Wi-Fi 6 or 802.11ax is just one of many upcoming wireless standards developed to meet the various network requirements that different types of devices will meet. 802.11ad/ay will bring multi-gigabit speeds through the use of millimeter wave frequencies. On the contrary, 802.11ah is designed for ultra-low power consumption, which may lead to several years of battery life.

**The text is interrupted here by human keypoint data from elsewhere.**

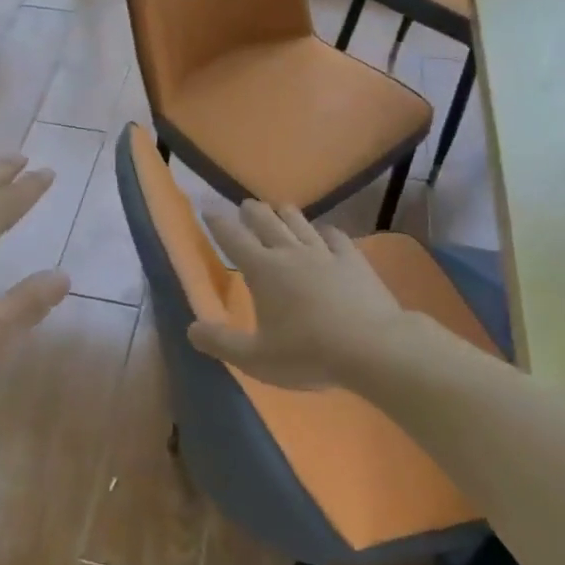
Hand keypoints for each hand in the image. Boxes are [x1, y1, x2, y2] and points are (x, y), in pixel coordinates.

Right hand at [187, 202, 405, 388]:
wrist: (373, 347)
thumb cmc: (309, 353)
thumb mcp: (256, 358)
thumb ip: (221, 343)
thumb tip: (191, 329)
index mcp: (263, 270)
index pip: (233, 238)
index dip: (218, 222)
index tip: (208, 209)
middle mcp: (290, 253)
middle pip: (266, 221)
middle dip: (252, 211)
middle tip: (245, 205)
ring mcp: (325, 253)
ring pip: (299, 222)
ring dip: (285, 213)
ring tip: (279, 208)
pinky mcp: (354, 260)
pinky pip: (335, 236)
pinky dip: (324, 231)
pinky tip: (324, 233)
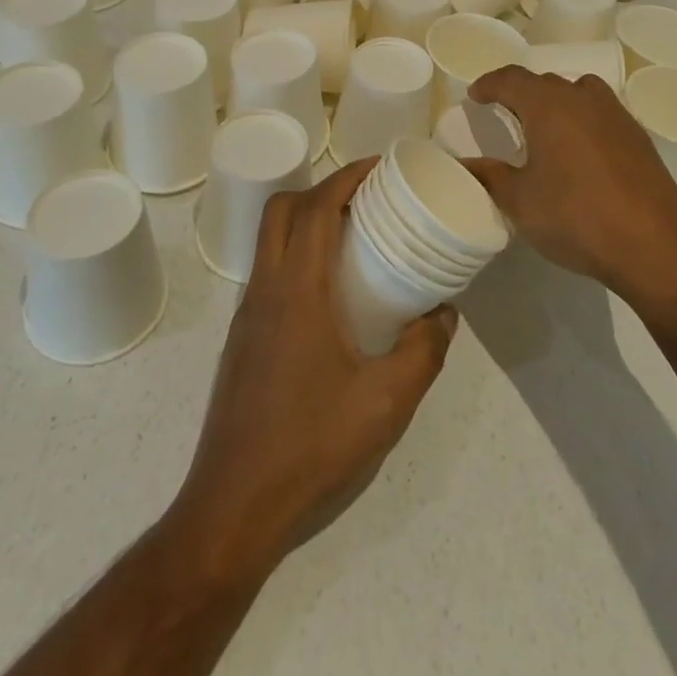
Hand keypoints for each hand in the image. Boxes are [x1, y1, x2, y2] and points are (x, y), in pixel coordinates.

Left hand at [170, 158, 457, 576]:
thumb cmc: (310, 447)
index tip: (380, 168)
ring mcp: (247, 316)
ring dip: (307, 222)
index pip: (316, 208)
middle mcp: (265, 291)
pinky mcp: (242, 341)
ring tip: (353, 239)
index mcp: (296, 292)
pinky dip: (298, 256)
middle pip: (283, 210)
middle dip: (324, 190)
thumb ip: (423, 352)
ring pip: (271, 240)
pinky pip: (269, 272)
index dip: (347, 178)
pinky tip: (330, 296)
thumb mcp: (385, 404)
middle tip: (366, 199)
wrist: (232, 509)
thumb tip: (444, 313)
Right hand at [469, 68, 676, 309]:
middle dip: (521, 93)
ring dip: (557, 102)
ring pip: (579, 93)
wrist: (655, 248)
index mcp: (550, 105)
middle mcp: (584, 98)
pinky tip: (580, 152)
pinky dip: (583, 120)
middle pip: (546, 82)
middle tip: (505, 112)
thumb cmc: (577, 218)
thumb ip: (490, 176)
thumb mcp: (521, 202)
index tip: (475, 95)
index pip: (512, 79)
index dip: (490, 84)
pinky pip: (601, 113)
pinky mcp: (639, 137)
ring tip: (545, 127)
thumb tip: (466, 164)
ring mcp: (617, 115)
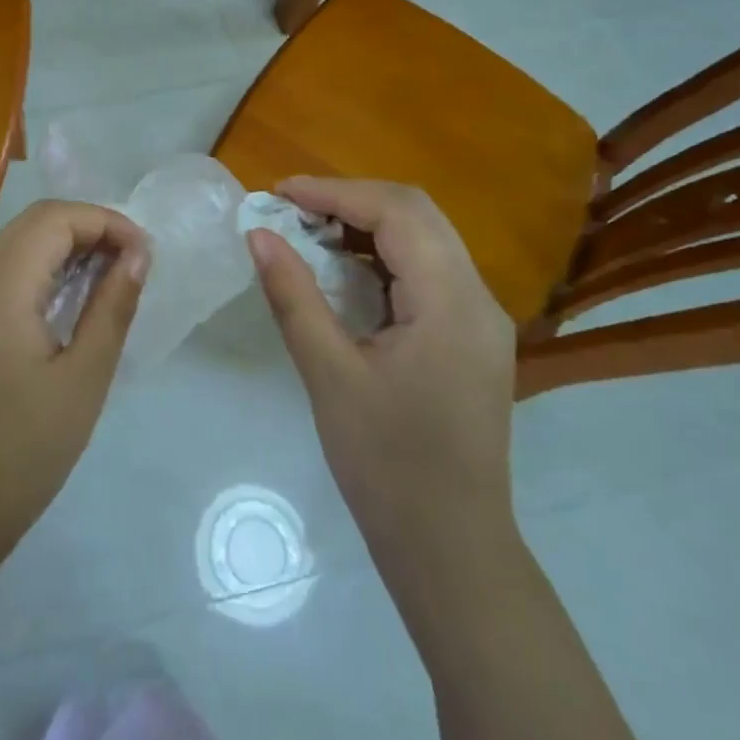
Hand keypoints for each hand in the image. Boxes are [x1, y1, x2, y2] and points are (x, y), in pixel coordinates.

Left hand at [0, 200, 148, 565]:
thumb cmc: (21, 451)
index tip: (146, 254)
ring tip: (113, 279)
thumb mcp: (82, 378)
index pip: (55, 218)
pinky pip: (7, 274)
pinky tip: (74, 303)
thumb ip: (111, 307)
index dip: (106, 222)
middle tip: (133, 263)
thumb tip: (138, 255)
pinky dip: (45, 272)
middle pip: (35, 223)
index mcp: (0, 286)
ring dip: (67, 249)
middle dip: (89, 229)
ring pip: (19, 245)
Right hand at [247, 177, 517, 558]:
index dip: (335, 191)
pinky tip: (344, 269)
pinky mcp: (471, 337)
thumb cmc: (387, 465)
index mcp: (451, 303)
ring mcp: (481, 318)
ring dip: (368, 224)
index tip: (279, 192)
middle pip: (418, 214)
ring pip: (426, 238)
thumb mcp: (330, 376)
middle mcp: (478, 298)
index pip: (397, 213)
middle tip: (291, 208)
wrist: (451, 548)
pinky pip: (429, 271)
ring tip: (309, 230)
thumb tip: (258, 234)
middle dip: (351, 199)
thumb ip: (293, 296)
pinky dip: (384, 255)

Summary: The aerial view of Wi-Fi
As the next WLAN standard to succeed 802.11n and 802.11ac, 802.11ax or Wi-Fi 6 will bring significant improvements in network efficiency and capacity in densely populated centers, and peak data rates will be moderately increased throughout the data center Will be better maintained. Add equipment at once.
As Qualcomm likes to say, “The question is not how fast Wi-Fi can go, but whether the Wi-Fi network has enough capacity to meet the growing demand for many different connected devices and services.”
Currently there are not many Wi-Fi 6 clients, so it will take time to adopt. Until more devices use the standard, you can really feel the improvement of this generation. As usual, Wi-Fi 6 is backward compatible, but older devices will not be able to take advantage of the newer features.
Considering Wi-Fi 6 from a broader perspective, as the demand for user data continues to increase, the increase in multi-user support, especially the increase in simultaneous uplink connections, has arrived. These data will be collected from IoT devices and used for machine learning, promoting the development of artificial intelligence, the future of the entire technology, and the evolving digital economy.